You may be confusing what you know about the details of some "somewhat 
concurrent, but not designed for simultaneous concurrency and efficiency" 
implementations with what is inherent to performing concurrent GC work.

The bulk (as in the vast vast vast majority) of overall rate of CPU 
consumed by GC work is an inherent result of allocation rate (which is a 
unit of throughput). How much of that work you do per allocation unit is 
NOT strongly affected by concurrency and interleaving choices in GC 
algorithms. I listed examples of dramatically more dominant algorithmic 
choices that have nothing to do with concurrency or incremental ability.

> If extra instructions are executed on behalf of GC while also performing 
> user work, it's a loss in throughput (e.g. write barriers, indirection 
> barriers that may hijack execution, etc).
>

Again, most of that "extra instruction" cost is driven not by concurrency 
or incremental ability, but by other large-throighpout-affecting choices. 
E.g. the need for a write barrier is usually dictated by generational 
collection (STW or not doesn't matter), not by concurrency. And adding a 
write barrier (to achieve generational collection) is a proven way to 
dramatically increase GC efficiency.

>   I'm not even talking about the possible d-cache and i-cache pollution, 
> cache misses, registers reserved to support GC, etc that may be involved.
>

The impacts of these is so tiny that it is hard to measure. Certainly a few 
orders of magnitude smaller than e.g. generational collection yes/no 
decisions.

Since GC cannot know the allocation/memory pattern perfectly, it'll 
> ultimately perform more CPU work than could otherwise be necessary.  This 
> is the price of admission for this type of automatic management.
>

When a concurrent GC's triggering and throttling mechanisms successfully 
get to 98%+ occupancy on regular basis, this perceived cost fades away. And 
it is easy and common to see that level of full use of the heap resources 
[yes, "70% occupancy trigger" is a silly thing, but it is in no way 
inherent or needed, it's just an artifact of some implementations]. Even 
where things are more conservative (GC kicks off earlier than it should), 
the impacts of the extra time spent tend to be significantly lower than 
other choices, and are often offset by the easier choices that concurrency 
allows.

To use a pratical example: a concurrent generational collector can easily 
dispense with the artificial line between oldgen and newgen heaps that many 
STW collectors employ, because when neither generation incurs significant 
pauses, the original reason for having the line there is gone (when oldgen 
STW was significant, exhausting the oldgen early was unacceptable). This 
allows the newgen to always use the entire available heap, reducing newgen 
collection frequency by a significant factor, which eliminates a 
significant amount of GC work (with the same application throughput in the 
same heap size). This results in LESS work for GC, and higher throughput. 
This increased efficiency is more an artifact of GC algorithm choice (share 
the heap between old and newgen rather than segregate it) than a result of 
concurrency. Concurrency simply enables that choice to be made much more 
easily.  

There's nothing inherently wrong with it if that cost is acceptable.  
> Likewise, there's a development/mental cost to manual memory management as 
> well.  It's all about priorities and cost.
>

A virtually-zero additional cost in CPU is acceptable by definition.

======

- [To do]:
Repeat the passage of the garbage collection text that begins at the words "implementations with what" and stops after the words "or incremental ability.", copying it without any change.

======

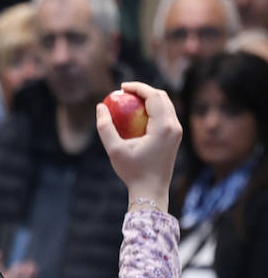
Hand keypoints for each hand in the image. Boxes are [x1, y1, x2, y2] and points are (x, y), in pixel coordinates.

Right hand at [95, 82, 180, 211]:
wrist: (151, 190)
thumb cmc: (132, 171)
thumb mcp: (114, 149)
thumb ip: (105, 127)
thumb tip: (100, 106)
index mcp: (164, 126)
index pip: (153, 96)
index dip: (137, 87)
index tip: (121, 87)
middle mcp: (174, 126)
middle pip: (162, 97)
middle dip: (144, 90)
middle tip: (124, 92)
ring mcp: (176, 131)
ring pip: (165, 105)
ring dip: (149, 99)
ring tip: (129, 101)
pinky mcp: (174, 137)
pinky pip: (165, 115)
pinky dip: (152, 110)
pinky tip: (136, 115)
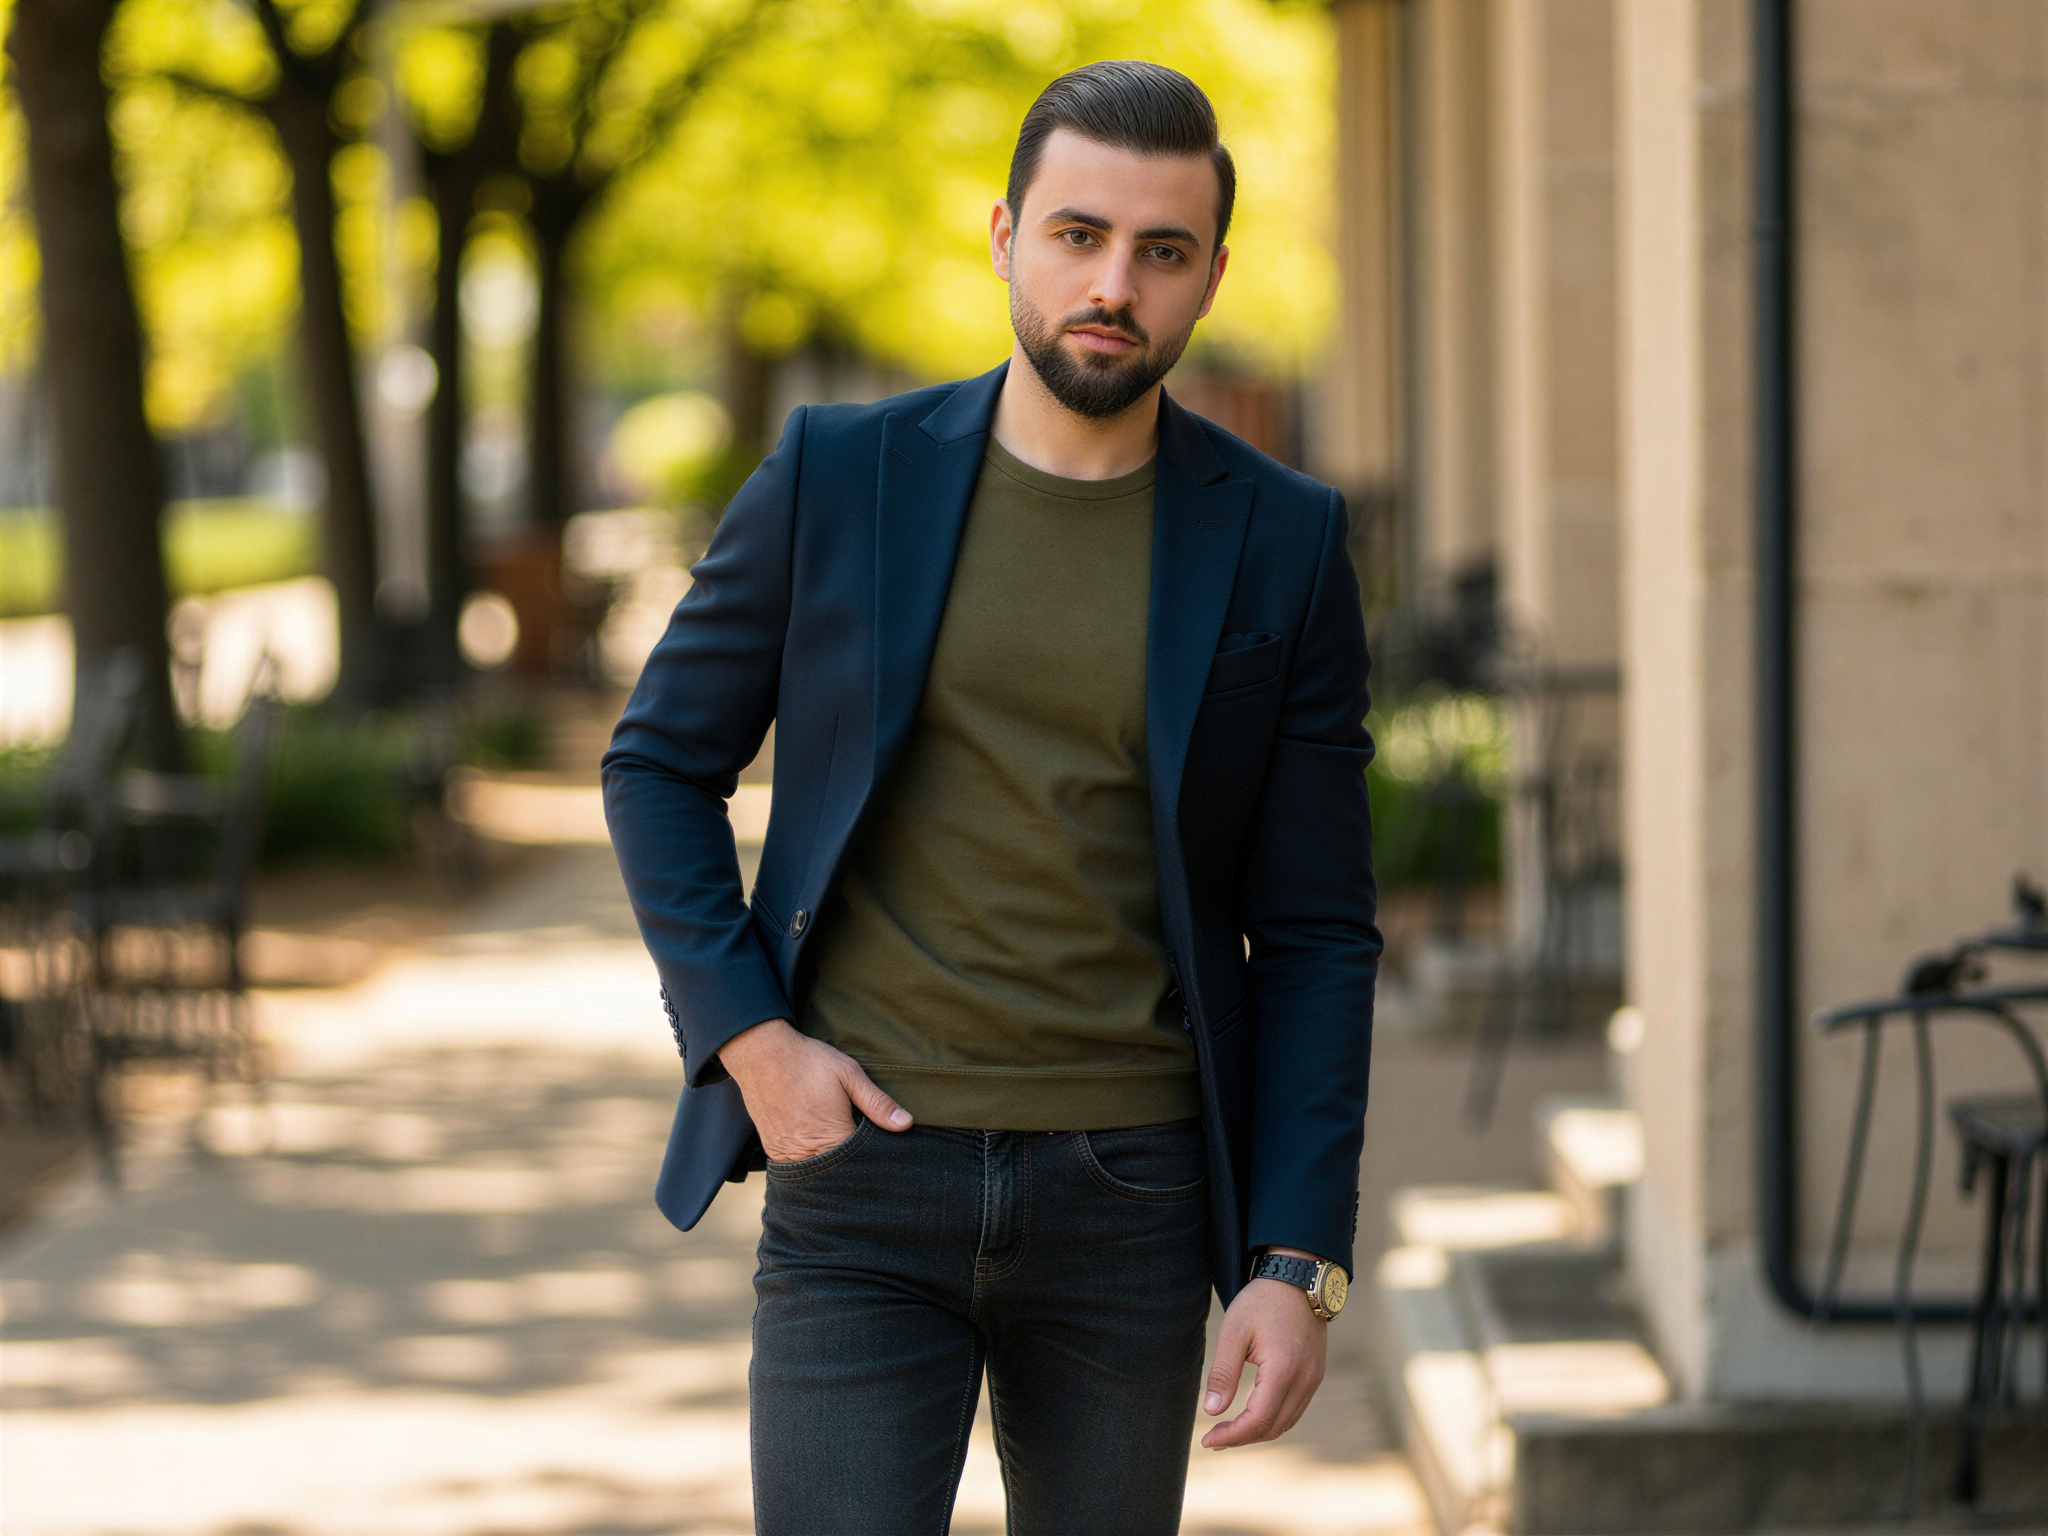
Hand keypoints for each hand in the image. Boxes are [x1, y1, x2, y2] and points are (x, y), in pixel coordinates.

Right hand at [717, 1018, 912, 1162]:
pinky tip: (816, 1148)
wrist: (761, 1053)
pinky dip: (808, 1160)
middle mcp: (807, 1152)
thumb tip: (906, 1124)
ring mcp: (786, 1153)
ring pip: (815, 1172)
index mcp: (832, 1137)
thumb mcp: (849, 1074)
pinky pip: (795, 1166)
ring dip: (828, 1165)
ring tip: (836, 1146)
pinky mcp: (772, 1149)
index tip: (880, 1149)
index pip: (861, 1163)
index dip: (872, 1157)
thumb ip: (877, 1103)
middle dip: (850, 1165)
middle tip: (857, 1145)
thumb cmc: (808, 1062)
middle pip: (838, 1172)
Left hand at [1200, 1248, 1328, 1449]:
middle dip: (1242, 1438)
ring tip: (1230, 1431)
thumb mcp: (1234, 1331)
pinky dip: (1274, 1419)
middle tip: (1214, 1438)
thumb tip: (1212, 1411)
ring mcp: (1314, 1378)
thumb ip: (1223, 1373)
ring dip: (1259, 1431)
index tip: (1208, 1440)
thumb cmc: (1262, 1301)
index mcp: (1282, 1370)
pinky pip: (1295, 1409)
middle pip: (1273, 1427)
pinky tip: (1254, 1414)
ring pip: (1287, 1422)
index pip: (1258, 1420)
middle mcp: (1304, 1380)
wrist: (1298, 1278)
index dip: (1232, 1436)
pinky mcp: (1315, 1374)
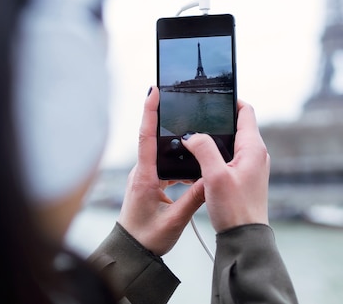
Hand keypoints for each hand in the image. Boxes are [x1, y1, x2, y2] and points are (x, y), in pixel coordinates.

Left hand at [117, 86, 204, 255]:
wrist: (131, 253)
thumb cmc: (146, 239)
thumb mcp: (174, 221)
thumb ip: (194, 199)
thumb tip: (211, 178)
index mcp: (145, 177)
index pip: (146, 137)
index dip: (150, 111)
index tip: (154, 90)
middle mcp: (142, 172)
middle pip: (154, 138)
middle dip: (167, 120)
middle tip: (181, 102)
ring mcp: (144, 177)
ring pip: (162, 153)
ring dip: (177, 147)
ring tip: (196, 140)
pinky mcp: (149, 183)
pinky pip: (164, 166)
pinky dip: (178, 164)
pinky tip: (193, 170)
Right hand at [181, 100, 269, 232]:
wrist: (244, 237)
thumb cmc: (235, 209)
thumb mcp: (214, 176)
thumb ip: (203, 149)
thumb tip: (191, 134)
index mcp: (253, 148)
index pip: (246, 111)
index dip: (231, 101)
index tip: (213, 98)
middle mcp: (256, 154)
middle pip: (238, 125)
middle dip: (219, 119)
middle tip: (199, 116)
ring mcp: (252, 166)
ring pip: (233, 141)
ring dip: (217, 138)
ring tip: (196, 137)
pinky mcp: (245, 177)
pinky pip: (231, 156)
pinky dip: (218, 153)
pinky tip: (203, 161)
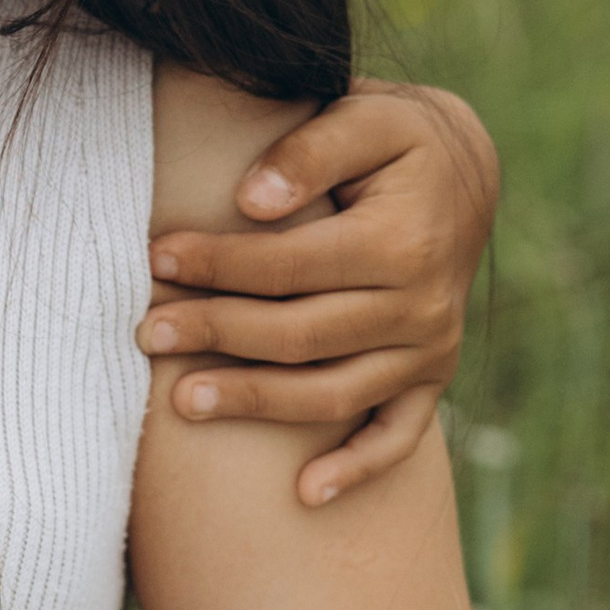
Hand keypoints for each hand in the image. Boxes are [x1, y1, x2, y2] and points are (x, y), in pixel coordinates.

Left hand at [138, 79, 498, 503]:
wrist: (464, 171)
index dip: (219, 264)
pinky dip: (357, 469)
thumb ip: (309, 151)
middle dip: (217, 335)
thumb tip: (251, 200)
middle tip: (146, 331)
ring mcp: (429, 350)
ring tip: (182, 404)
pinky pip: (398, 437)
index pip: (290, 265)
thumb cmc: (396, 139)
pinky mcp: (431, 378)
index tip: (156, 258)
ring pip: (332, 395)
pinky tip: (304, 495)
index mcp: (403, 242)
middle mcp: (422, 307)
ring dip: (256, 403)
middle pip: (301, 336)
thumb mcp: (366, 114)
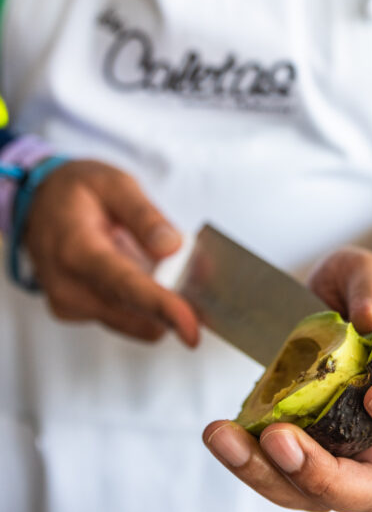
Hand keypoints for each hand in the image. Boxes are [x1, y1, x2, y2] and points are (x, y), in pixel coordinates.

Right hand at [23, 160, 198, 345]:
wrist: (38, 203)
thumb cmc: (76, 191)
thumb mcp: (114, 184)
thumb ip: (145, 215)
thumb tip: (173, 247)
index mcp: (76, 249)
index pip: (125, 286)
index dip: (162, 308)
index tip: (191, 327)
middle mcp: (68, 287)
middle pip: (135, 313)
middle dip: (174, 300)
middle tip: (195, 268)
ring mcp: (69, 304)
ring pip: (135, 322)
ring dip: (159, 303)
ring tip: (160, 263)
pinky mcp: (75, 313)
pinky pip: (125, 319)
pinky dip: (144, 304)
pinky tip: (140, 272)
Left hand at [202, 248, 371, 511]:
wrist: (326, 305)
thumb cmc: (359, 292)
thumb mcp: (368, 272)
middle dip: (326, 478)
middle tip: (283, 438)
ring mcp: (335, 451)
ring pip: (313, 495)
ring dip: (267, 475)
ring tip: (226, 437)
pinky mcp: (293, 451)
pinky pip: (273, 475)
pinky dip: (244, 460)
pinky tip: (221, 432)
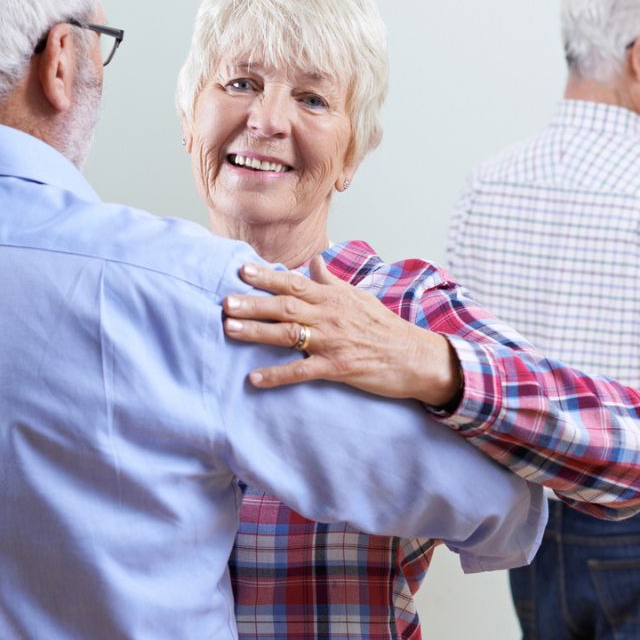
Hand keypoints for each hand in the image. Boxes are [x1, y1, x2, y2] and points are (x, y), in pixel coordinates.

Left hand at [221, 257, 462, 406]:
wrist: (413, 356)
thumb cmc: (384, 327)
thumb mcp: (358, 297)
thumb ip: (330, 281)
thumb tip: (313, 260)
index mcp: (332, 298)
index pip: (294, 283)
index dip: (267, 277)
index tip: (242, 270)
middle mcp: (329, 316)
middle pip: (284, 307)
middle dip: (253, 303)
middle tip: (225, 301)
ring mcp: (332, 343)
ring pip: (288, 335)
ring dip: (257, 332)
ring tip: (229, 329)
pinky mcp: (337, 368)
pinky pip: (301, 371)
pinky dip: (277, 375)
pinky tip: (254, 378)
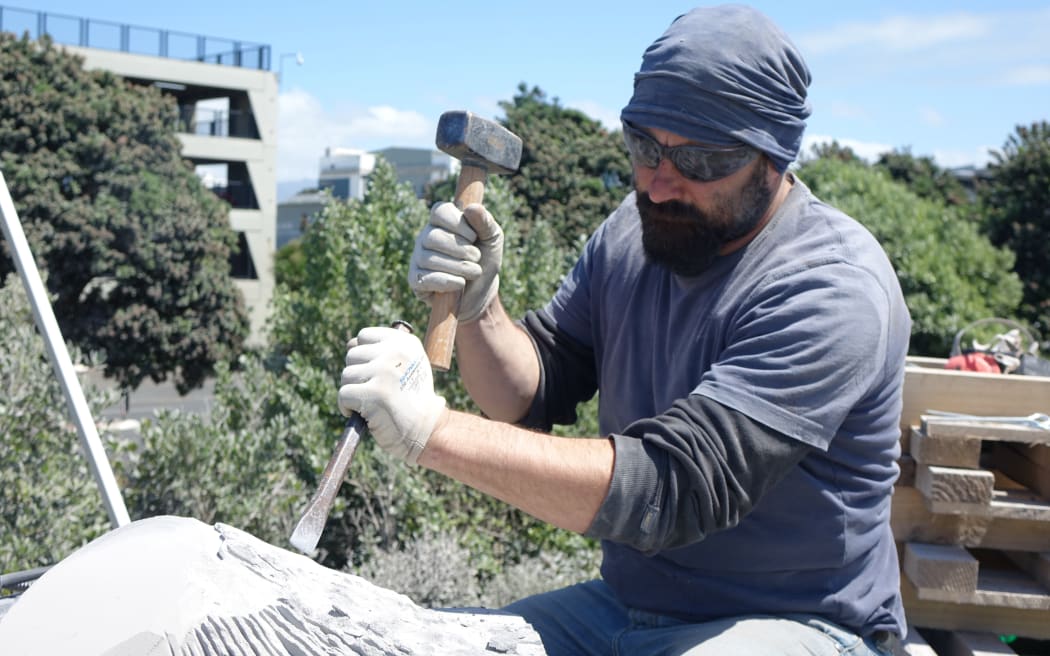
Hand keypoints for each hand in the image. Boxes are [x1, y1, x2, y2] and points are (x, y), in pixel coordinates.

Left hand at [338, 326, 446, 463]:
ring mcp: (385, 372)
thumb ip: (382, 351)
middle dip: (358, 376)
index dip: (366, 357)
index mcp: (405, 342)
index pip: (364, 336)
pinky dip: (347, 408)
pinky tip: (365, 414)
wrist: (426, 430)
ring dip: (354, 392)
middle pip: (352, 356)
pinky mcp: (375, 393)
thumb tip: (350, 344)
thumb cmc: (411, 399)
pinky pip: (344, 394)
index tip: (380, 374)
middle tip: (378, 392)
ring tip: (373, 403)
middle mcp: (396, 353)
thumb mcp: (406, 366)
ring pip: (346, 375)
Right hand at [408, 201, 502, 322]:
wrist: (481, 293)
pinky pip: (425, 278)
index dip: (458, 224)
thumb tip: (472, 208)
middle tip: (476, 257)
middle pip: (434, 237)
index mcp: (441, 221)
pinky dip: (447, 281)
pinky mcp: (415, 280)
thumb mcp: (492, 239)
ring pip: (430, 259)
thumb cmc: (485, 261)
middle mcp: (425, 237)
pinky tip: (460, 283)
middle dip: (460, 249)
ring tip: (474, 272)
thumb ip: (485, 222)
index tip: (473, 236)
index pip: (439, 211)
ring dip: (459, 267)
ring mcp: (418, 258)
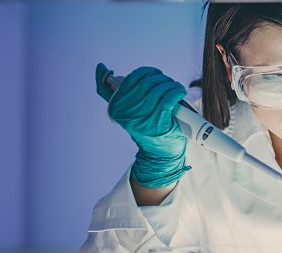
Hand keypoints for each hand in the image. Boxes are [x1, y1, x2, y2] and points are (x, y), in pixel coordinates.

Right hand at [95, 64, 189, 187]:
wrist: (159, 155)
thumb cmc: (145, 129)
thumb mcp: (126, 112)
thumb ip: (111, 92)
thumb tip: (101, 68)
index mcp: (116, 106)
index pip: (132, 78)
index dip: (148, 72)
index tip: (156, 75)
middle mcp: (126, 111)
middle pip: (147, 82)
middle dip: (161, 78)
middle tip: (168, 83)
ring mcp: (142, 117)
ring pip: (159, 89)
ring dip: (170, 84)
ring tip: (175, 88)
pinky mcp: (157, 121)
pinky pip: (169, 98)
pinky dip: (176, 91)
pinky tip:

======

- [Solution to this problem]:
implementations with what is inherent to performing concurrent GC work.

The bulk (as in the vast vast vast majority) of overall rate of CPU 
consumed by GC work is an inherent result of allocation rate (which is a 
unit of throughput). How much of that work you do per allocation unit is 
NOT strongly affected by concurrency and interleaving choices in GC 
algorithms. I listed examples of dramatically more dominant algorithmic 
choices that have nothing to do with concurrency or incremental ability.